Required action
Across all the entries, tally the lines holding the word "true", and give the number by itself.

== Records to use ==

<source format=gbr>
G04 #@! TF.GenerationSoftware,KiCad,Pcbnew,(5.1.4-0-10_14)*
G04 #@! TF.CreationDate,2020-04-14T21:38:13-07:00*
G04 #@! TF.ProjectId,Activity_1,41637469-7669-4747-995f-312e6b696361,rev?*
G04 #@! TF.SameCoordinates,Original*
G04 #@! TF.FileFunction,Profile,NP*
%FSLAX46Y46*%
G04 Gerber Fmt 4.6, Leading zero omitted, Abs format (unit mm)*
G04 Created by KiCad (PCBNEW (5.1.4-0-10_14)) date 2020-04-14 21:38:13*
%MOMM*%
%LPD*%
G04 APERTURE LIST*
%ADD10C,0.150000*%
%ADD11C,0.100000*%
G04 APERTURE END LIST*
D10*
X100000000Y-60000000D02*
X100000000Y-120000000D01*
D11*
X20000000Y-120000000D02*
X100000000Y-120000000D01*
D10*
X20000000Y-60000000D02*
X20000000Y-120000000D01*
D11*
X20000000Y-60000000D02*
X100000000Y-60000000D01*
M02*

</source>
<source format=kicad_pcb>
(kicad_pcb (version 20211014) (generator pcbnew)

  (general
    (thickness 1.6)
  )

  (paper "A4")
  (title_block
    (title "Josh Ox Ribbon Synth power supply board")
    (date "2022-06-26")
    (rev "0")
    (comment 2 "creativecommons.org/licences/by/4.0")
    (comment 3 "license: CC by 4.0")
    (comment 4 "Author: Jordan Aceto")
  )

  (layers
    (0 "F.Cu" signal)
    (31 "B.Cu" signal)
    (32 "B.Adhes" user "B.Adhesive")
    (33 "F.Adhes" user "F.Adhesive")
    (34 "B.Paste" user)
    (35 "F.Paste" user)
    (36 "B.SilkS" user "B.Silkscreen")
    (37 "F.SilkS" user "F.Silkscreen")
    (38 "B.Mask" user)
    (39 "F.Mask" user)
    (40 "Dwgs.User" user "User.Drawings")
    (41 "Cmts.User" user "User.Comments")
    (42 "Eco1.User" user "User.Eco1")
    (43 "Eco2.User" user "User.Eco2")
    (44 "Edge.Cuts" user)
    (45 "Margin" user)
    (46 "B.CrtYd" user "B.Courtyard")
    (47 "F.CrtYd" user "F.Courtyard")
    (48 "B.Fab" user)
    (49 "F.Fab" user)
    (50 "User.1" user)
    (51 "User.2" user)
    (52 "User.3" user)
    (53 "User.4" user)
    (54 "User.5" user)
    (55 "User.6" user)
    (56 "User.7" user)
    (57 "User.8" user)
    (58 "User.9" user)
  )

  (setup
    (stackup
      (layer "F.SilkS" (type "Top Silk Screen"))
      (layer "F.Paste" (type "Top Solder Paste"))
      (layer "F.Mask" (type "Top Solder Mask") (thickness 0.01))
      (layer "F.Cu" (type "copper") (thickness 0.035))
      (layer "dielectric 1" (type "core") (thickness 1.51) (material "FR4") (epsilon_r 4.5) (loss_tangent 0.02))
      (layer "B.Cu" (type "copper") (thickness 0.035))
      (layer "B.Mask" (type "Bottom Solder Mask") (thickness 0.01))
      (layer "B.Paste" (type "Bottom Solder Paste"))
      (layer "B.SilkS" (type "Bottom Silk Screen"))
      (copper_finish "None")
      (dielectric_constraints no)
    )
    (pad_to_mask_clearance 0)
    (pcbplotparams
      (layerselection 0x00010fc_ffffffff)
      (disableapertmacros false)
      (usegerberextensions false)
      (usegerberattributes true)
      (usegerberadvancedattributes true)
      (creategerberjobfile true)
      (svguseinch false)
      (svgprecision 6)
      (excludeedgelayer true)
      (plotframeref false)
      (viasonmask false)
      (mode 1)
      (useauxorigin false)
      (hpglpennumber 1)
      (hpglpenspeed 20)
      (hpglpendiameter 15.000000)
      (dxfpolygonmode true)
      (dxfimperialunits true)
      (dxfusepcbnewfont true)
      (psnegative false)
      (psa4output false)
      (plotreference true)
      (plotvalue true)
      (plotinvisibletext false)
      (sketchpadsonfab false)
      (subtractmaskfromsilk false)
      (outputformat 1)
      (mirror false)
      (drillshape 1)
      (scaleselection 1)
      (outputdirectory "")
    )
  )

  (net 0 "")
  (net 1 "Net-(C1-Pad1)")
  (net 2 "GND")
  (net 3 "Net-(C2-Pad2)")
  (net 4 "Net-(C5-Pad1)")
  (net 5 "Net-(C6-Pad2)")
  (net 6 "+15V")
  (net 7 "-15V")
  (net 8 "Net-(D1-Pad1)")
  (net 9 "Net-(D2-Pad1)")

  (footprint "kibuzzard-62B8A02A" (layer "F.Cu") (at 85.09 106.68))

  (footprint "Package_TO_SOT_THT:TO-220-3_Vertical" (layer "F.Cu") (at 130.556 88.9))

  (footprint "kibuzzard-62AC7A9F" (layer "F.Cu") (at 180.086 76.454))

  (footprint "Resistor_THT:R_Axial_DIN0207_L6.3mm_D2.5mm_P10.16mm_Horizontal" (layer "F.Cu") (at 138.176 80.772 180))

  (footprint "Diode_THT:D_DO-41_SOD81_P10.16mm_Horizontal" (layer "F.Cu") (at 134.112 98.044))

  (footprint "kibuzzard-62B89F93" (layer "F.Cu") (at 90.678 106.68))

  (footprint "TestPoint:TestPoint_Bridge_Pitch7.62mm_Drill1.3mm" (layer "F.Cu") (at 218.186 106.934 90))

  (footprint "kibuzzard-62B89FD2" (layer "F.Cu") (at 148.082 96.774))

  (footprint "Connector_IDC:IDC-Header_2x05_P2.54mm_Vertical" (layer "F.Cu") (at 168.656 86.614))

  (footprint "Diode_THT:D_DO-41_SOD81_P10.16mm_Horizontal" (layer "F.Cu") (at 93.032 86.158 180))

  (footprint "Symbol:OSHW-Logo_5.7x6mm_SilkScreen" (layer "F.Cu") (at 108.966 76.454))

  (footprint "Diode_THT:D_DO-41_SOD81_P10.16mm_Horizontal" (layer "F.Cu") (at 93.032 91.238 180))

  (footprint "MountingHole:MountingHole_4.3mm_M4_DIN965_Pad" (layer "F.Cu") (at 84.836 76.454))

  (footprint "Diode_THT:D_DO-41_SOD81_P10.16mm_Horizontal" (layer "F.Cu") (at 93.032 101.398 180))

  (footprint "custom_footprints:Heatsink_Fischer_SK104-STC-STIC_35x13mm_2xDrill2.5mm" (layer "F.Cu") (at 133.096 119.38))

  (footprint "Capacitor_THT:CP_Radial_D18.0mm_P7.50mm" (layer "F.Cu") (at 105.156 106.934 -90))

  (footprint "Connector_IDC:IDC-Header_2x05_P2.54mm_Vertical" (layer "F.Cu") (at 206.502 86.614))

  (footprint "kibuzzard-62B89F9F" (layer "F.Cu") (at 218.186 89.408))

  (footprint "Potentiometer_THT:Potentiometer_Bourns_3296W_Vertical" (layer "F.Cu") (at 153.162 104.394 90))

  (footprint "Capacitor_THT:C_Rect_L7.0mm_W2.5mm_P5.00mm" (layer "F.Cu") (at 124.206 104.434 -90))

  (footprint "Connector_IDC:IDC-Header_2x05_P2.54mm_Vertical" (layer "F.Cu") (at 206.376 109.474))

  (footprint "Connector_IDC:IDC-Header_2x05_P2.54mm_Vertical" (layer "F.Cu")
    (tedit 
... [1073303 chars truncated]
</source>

===
== Records to use ==

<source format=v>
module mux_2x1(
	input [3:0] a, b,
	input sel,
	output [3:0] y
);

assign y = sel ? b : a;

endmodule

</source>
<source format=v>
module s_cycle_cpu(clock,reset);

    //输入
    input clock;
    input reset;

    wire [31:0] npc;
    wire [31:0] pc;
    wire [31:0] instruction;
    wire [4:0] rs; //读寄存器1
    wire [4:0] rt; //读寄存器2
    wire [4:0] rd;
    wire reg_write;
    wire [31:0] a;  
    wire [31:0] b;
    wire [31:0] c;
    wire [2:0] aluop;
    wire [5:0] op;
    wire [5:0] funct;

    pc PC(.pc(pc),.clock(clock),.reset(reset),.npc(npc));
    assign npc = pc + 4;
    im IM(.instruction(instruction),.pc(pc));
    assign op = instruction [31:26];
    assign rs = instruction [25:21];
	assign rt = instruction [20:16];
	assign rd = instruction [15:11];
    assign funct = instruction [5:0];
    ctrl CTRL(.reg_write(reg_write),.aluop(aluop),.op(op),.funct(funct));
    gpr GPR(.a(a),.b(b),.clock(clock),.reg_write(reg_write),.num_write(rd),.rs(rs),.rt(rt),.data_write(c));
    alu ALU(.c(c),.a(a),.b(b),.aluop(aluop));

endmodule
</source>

===

Problem solution
9